**ACTION ITEM:**
Below is a block of data; give all of it again word for word.

**ENTRIES SHOWN:**
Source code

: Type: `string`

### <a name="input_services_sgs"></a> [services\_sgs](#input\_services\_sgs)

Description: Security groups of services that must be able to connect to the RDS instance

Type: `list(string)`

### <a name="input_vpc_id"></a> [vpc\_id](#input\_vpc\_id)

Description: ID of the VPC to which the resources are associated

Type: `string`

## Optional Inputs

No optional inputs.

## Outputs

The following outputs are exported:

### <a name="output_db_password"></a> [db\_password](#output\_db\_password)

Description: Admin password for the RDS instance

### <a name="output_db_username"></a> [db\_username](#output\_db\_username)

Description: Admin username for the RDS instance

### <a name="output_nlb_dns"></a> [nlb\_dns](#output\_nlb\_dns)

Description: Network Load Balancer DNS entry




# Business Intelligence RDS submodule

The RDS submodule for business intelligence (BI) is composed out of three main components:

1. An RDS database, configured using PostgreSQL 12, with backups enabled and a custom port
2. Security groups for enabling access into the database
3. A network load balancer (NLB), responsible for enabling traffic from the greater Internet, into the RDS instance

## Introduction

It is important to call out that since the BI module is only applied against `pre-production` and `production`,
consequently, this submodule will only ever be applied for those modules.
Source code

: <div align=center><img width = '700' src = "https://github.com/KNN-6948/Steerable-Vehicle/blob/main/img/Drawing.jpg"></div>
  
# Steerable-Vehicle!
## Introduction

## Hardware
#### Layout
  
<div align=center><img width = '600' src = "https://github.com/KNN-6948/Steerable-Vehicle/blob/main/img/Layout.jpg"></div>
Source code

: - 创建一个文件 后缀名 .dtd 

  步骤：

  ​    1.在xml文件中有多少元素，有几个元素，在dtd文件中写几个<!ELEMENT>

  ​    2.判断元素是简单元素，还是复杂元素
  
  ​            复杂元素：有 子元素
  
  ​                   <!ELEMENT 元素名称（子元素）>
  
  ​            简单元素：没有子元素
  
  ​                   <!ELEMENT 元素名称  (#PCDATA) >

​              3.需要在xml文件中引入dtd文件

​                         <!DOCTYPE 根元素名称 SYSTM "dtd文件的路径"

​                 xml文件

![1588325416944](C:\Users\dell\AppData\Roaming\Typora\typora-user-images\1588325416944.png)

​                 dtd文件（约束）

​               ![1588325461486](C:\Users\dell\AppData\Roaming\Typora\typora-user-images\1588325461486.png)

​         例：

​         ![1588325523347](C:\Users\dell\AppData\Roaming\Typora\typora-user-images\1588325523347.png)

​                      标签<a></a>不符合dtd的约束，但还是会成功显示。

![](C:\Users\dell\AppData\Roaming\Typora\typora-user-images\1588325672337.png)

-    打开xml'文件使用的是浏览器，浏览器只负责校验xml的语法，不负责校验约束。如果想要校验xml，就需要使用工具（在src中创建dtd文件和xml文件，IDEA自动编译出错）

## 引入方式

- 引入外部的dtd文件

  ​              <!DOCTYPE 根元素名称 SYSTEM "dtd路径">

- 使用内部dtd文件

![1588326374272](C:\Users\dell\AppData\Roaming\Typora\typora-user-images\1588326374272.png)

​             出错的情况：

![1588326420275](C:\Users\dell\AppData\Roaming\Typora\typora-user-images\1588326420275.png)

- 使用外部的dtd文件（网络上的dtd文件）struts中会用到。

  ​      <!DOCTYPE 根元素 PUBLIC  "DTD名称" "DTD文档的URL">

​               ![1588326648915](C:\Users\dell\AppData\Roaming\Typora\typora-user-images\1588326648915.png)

**RESULT FOR THIS EXERCISE:**
Source code

: Type: `string`

### <a name="input_services_sgs"></a> [services\_sgs](#input\_services\_sgs)

Description: Security groups of services that must be able to connect to the RDS instance

Type: `list(string)`

### <a name="input_vpc_id"></a> [vpc\_id](#input\_vpc\_id)

Description: ID of the VPC to which the resources are associated

Type: `string`

## Optional Inputs

No optional inputs.

## Outputs

The following outputs are exported:

### <a name="output_db_password"></a> [db\_password](#output\_db\_password)

Description: Admin password for the RDS instance

### <a name="output_db_username"></a> [db\_username](#output\_db\_username)

Description: Admin username for the RDS instance

### <a name="output_nlb_dns"></a> [nlb\_dns](#output\_nlb\_dns)

Description: Network Load Balancer DNS entry




# Business Intelligence RDS submodule

The RDS submodule for business intelligence (BI) is composed out of three main components:

1. An RDS database, configured using PostgreSQL 12, with backups enabled and a custom port
2. Security groups for enabling access into the database
3. A network load balancer (NLB), responsible for enabling traffic from the greater Internet, into the RDS instance

## Introduction

It is important to call out that since the BI module is only applied against `pre-production` and `production`,
consequently, this submodule will only ever be applied for those modules.
Source code

: <div align=center><img width = '700' src = "https://github.com/KNN-6948/Steerable-Vehicle/blob/main/img/Drawing.jpg"></div>
  
# Steerable-Vehicle!
## Introduction

## Hardware
#### Layout
  
<div align=center><img width = '600' src = "https://github.com/KNN-6948/Steerable-Vehicle/blob/main/img/Layout.jpg"></div>
Source code

: - 创建一个文件 后缀名 .dtd 

  步骤：

  ​    1.在xml文件中有多少元素，有几个元素，在dtd文件中写几个<!ELEMENT>

  ​    2.判断元素是简单元素，还是复杂元素
  
  ​            复杂元素：有 子元素
  
  ​                   <!ELEMENT 元素名称（子元素）>
  
  ​            简单元素：没有子元素
  
  ​                   <!ELEMENT 元素名称  (#PCDATA) >

​              3.需要在xml文件中引入dtd文件

​                         <!DOCTYPE 根元素名称 SYSTM "dtd文件的路径"

​                 xml文件

![1588325416944](C:\Users\dell\AppData\Roaming\Typora\typora-user-images\1588325416944.png)

​                 dtd文件（约束）

​               ![1588325461486](C:\Users\dell\AppData\Roaming\Typora\typora-user-images\1588325461486.png)

​         例：

​         ![1588325523347](C:\Users\dell\AppData\Roaming\Typora\typora-user-images\1588325523347.png)

​                      标签<a></a>不符合dtd的约束，但还是会成功显示。

![](C:\Users\dell\AppData\Roaming\Typora\typora-user-images\1588325672337.png)

-    打开xml'文件使用的是浏览器，浏览器只负责校验xml的语法，不负责校验约束。如果想要校验xml，就需要使用工具（在src中创建dtd文件和xml文件，IDEA自动编译出错）

## 引入方式

- 引入外部的dtd文件

  ​              <!DOCTYPE 根元素名称 SYSTEM "dtd路径">

- 使用内部dtd文件

![1588326374272](C:\Users\dell\AppData\Roaming\Typora\typora-user-images\1588326374272.png)

​             出错的情况：

![1588326420275](C:\Users\dell\AppData\Roaming\Typora\typora-user-images\1588326420275.png)

- 使用外部的dtd文件（网络上的dtd文件）struts中会用到。

  ​      <!DOCTYPE 根元素 PUBLIC  "DTD名称" "DTD文档的URL">

​               ![1588326648915](C:\Users\dell\AppData\Roaming\Typora\typora-user-images\1588326648915.png)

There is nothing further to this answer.